A nightingale cannot sing in a cage. [ Proverb ]
The nightingale is sovereign of song. [ Spenser ]
It is the hour when from the boughs
The nightingale's high note is heard;
It is the hour when lovers' vows
Seem sweet in every whispered word. [ Byron ]
O nightingale, that on yon blooming spray
Warblest at eve, when all the woods are still,
Thou with fresh hope the lovers heart doth fill! [ Milton ]
Say that she rail; why then I'll tell her plain.
She sings as sweetly as a nightingale;
Say that she frown; I'll say she looks as clear
As morning roses, newly washed with dew;
Say she be mute and will not speak a word,
Then I'll commend her volubility
And say she uttereth piercing eloquence. [ William Shakespeare ]
The splash and stir of fountains spouted up and showering down
In meshes of the jasmine and the rose:
And all about us peal'd the nightingale,
Rapt in her song, and careless of the snare. [ Tennyson ]
The love-lorn nightingale nightly to thee her sad song mourneth well. [ Milton ]

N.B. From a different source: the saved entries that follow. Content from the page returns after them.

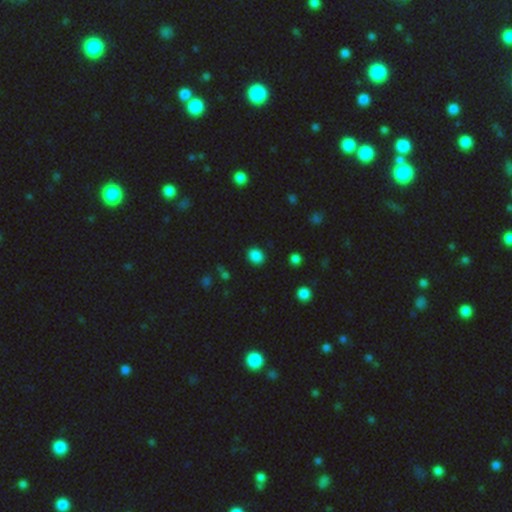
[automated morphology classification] Overall: smooth (85%). How rounded: round (60%; in between 39%). Merging: none (87%).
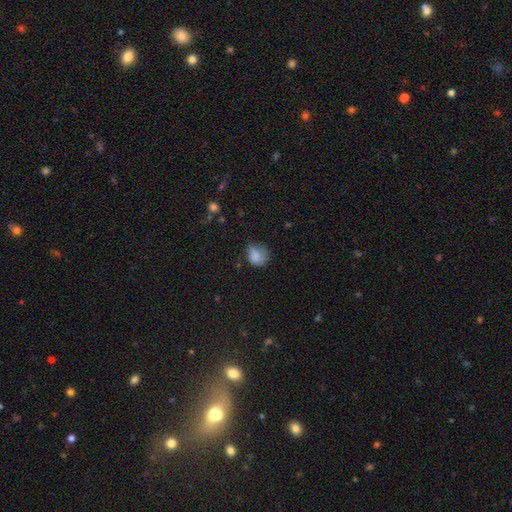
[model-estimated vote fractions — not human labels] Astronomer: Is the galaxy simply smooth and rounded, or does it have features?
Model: smooth — 74%.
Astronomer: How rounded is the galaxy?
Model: round — 58% (runner-up: in between, 41%).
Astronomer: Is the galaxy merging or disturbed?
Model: none — 42% (runner-up: minor disturbance, 34%).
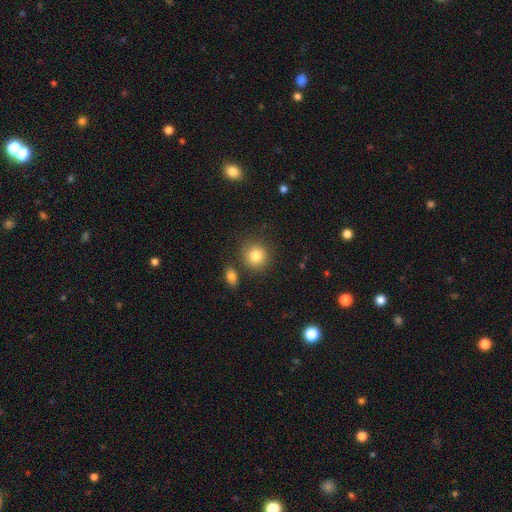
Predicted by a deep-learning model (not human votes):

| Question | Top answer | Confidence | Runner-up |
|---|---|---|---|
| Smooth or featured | smooth | 84% | star or artifact (9%) |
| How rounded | round | 88% | in between (11%) |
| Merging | none | 79% | minor disturbance (9%) |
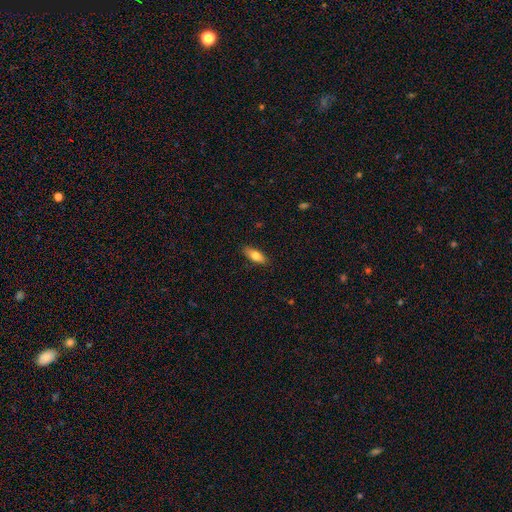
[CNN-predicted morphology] Smooth or featured?
  - smooth: 75% *
  - featured or disk: 18%
  - star or artifact: 7%
How rounded?
  - in between: 73% *
  - cigar-shaped: 24%
  - round: 3%
Merging?
  - none: 87% *
  - minor disturbance: 10%
  - major disturbance: 2%
  - merger: 1%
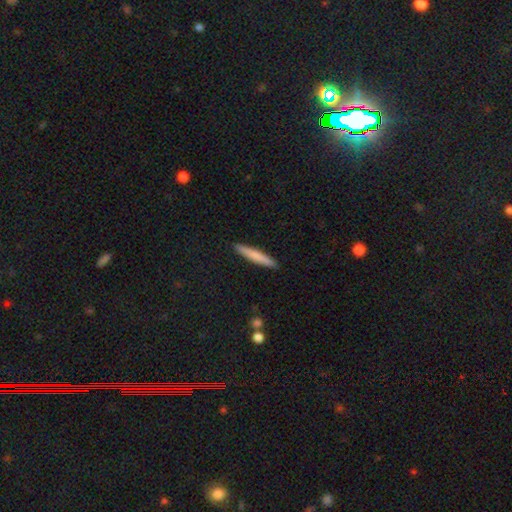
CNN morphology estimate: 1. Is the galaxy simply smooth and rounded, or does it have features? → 73% smooth, 21% featured or disk, 5% star or artifact.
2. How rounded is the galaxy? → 94% cigar-shaped, 4% in between, 1% round.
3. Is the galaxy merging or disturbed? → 92% none, 6% minor disturbance, 1% major disturbance, 1% merger.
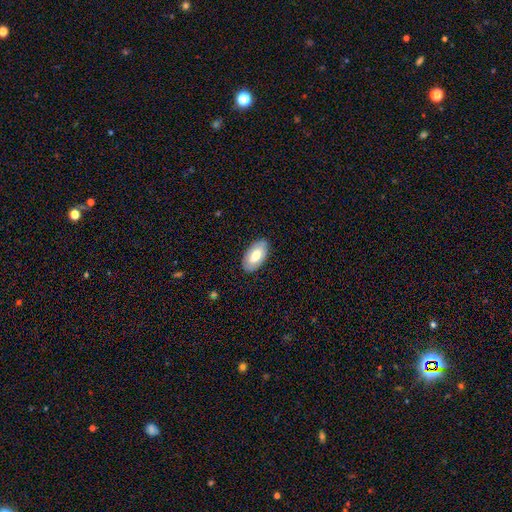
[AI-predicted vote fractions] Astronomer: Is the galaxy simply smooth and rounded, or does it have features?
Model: smooth — 64%.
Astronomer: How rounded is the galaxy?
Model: in between — 95%.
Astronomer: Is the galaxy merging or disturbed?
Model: none — 86%.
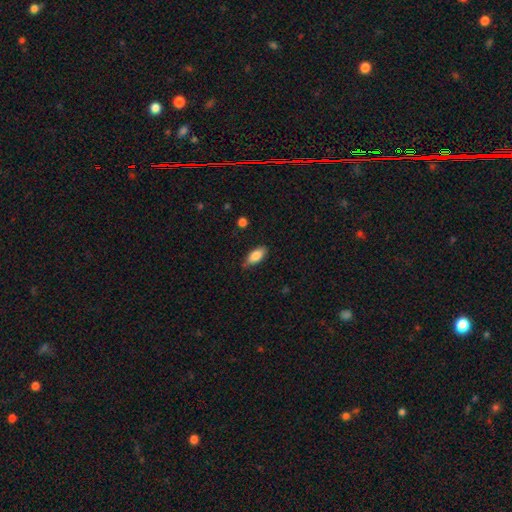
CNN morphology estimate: smooth 83%, featured or disk 11%, star or artifact 7%. Down the decision tree: how rounded — in between (84%); merging — none (75%).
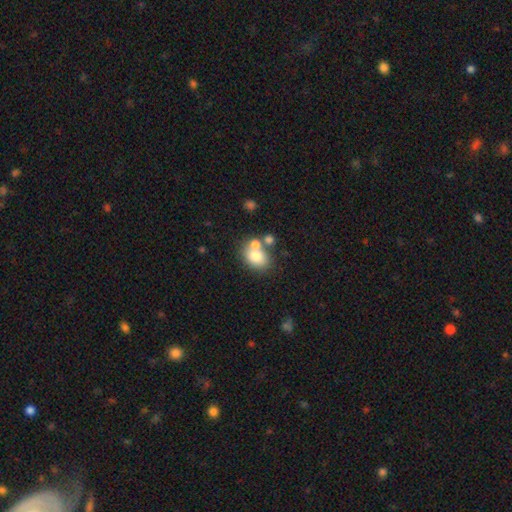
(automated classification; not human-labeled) smooth 74%, featured or disk 15%, star or artifact 11%. Down the decision tree: how rounded — in between (55%); merging — none (46%).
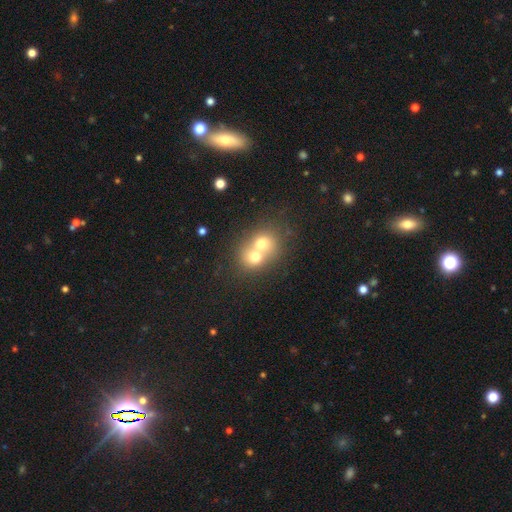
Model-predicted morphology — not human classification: This appears to be a smooth galaxy with no disk features (64%) that is round (70%). Merging: merger (74%).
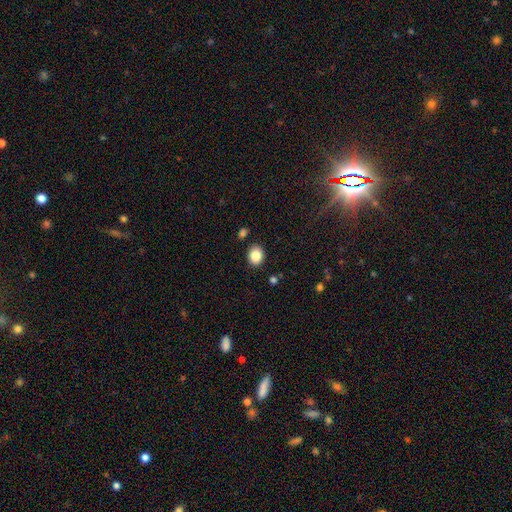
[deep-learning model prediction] Smooth or featured?
  - smooth: 87% *
  - star or artifact: 8%
  - featured or disk: 5%
How rounded?
  - in between: 51% *
  - round: 48%
  - cigar-shaped: 1%
Merging?
  - none: 87% *
  - minor disturbance: 8%
  - merger: 3%
  - major disturbance: 2%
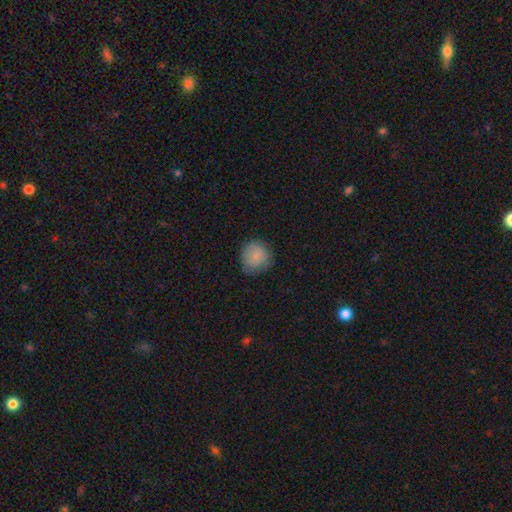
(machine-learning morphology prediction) The model was most divided on "merging": none: 76%, minor disturbance: 18%, major disturbance: 4%, merger: 1%. More confident: how rounded — round (89%); smooth or featured — smooth (85%).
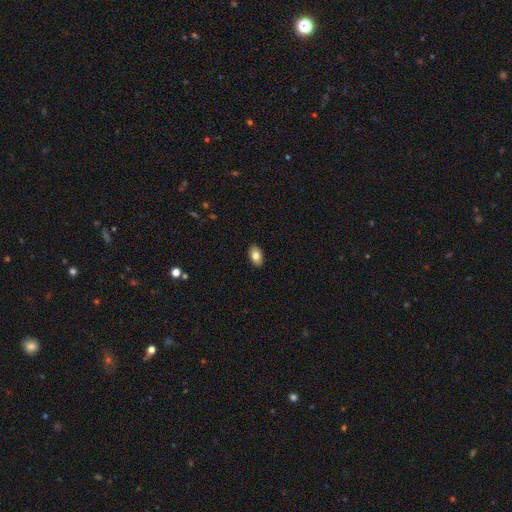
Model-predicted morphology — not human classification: Smooth or featured?
  - smooth: 83% *
  - featured or disk: 10%
  - star or artifact: 7%
How rounded?
  - in between: 92% *
  - round: 7%
  - cigar-shaped: 1%
Merging?
  - none: 90% *
  - minor disturbance: 7%
  - major disturbance: 2%
  - merger: 1%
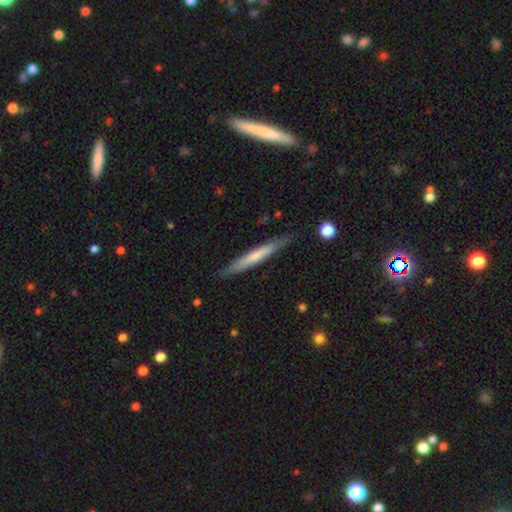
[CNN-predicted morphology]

Sweet bird, that shunn'st the noise of folly, most musical, most melancholy! [ Milton ]
The nightingale, their only vesperbell, sung sweetly to the rose the day's farewell. [ Byron ]
It was the nightingale, and not the lark, that pierced the fearful hollow of thine ear; nightly she sings on yon pomegranate tree. [ William Shakespeare ]
Even a man's exact imitation of the song of the nightingale displeases us when we discover that it is a mimicry, and not the nightingale. [ Kant ]
The nightingale, if she should sing by day, when every goose is cackling, would be thought no better a musician than the wren. How many things by season seasoned are to their right praise and true perfection! [ Shakespeare ]
'Tis the merry nightingale that crowds and hurries and precipitates, with fast thick warble, his delicious notes, as he were fearful that an April night would be too short for him to utter forth his love-chant, and disburden his full soul of all its music. [ Coleridge ]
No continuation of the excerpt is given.